Ja, dit was waar ik moest zijn. Alleen had ik het moment bijna gemist. Omdat ik twijfelde aan het gevoel dat ik iets voor haar kon doen. Omdat ik twijfelde dat ik, zonder enige ervaring in een hospice en zonder dat ze mij hier kennen, diegene zou zijn die zou kunnen helpen. De signalen van God, je intuïtie, je hogere bewustzijn, of hoe je het ook wil noemen, zijn vaak niet zo overheersend. Een wens, een kriebelend gevoel van binnen, een iets versnelde hartslag.... die snel opzij gezet worden door de vele rationele argumenten waarom we het vooral niet moeten doen. Iedereen zou je gelijk geven dat je die gekke ingeving niet gevolgd hebt. Zo zonde.... want je zou op het juiste moment wel eens op de verkeerde plek kunnen zijn en daardoor de magie van het leven missen.

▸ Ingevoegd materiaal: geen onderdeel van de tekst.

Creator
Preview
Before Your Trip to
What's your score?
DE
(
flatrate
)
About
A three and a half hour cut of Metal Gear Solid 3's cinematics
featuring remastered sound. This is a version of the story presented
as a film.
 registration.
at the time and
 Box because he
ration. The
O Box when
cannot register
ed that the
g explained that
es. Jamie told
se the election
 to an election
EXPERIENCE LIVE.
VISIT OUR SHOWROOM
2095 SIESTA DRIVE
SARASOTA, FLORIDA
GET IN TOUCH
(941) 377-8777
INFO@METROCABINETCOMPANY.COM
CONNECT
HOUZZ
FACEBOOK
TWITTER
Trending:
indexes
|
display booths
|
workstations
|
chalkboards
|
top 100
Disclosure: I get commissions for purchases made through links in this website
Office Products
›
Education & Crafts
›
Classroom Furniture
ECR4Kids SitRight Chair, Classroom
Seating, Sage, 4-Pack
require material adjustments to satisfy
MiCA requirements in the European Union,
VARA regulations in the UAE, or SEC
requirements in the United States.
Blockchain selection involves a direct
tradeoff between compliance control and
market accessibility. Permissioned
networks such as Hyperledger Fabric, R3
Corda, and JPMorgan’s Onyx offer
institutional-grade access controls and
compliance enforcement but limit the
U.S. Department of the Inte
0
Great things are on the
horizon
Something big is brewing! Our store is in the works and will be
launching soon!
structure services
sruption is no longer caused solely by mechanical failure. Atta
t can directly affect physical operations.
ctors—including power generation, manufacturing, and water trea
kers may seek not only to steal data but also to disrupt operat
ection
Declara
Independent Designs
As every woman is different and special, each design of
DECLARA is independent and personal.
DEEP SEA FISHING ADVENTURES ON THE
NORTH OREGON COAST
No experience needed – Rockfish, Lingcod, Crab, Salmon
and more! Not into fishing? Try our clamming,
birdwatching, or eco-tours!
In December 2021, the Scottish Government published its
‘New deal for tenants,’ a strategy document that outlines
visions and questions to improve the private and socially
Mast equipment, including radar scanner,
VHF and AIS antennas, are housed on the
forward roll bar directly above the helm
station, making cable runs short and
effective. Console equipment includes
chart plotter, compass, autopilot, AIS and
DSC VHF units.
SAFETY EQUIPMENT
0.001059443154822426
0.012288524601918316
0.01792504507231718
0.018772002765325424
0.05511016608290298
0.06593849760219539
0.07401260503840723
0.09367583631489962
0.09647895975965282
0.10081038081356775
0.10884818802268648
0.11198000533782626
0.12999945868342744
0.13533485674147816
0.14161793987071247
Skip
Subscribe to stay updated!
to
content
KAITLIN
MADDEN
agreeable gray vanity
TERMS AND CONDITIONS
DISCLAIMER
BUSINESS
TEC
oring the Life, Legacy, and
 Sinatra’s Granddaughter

Nu een paar weken later, blijkt ze er nog te zijn. Ik schrik even als ik haar zie. Zo dun, haar ogen vol paniek en amper meer in staat te praten.
Het is mijn derde keer in het hospice. Ik loop een aantal keer mee om te onderzoeken of ik iets met ademtherapie of ontspanningsoefeningen kan betekenen voor de patiënten die stervend zijn. Het is lastig om in te schatten wat ik kan doen. De patiënten zullen zelf niet direct aangeven dat ze graag ademtherapie willen; de verpleegkundigen kunnen ook niet echt inschatten voor wie het zou werken en eerlijk gezegd weet ik het zelf ook niet.
Zou ik iets voor deze vrouw kunnen doen? Een stemmetje in mij zegt me dat dat een goed idee zou zijn. Ik verdring het idee echter meteen weer. Deze vrouw heeft haar bezoek helemaal afgezegd, omdat ze alleen wil zijn. Alleen de vaste verpleegsters komen nog bij haar op de kamer. De vrijwilligers blijven buiten als het even kan. Ze wil zo weinig mogelijk onrust, want alles is te veel. Ademtherapie, daar zit ze niet op te wachten en ze lijkt me ook niet meer te herkennen. Waarom zou ik dan iets voor haar kunnen doen?
De dienst van de verpleegster met wie ik meeloop zit erop en de anderen hebben het erg druk. Wat ik het laatste uur nog wil doen? Bedden verschonen of het washok opruimen, spreekt me niet zo aan. Dus opper ik toch heel voorzichtig of ik misschien iets voor die mevrouw kan doen. Ze blijkt een handmassage te willen. Misschien kan ik dat doen?
En zo zit ik aan haar bed, met haar broze hand in mijn handen. Zachtjes en vol aandacht masseer ik haar hand. Al na een minuut komt er een grote glimlach op haar gezicht. Haar lichaam heeft zoveel pijn en kwijnt elke dag door haar ziekte steeds meer weg. Maar de aanraking van datzelfde lichaam geeft haar weer toegang tot de rust die ze niet meer kon vinden. Het komende uur zit ik naast haar, masseer haar handen, praat met haar en ben stil met haar. Aan het einde kijkt ze me glimlachend aan. Zoveel helderder dan een uur ervoor. "God schenkt altijd hulp als je het het hardst nodig hebt" zegt ze. "Dank dat je gekomen bent".
Ja, dit was waar ik moest zijn. Alleen had ik het moment bijna gemist. Omdat ik twijfelde aan het gevoel dat ik iets voor haar kon doen. Omdat ik twijfelde dat ik, zonder enige ervaring in een hospice en zonder dat ze mij hier kennen, diegene zou zijn die zou kunnen helpen. De signalen van God, je intuïtie, je hogere bewustzijn, of hoe je het ook wil noemen, zijn vaak niet zo overheersend. Een wens, een kriebelend gevoel van binnen, een iets versnelde hartslag.... die snel opzij gezet worden door de vele rationele argumenten waarom we het vooral niet moeten doen. Iedereen zou je gelijk geven dat je die gekke ingeving niet gevolgd hebt. Zo zonde.... want je zou op het juiste moment wel eens op de verkeerde plek kunnen zijn en daardoor de magie van het leven missen.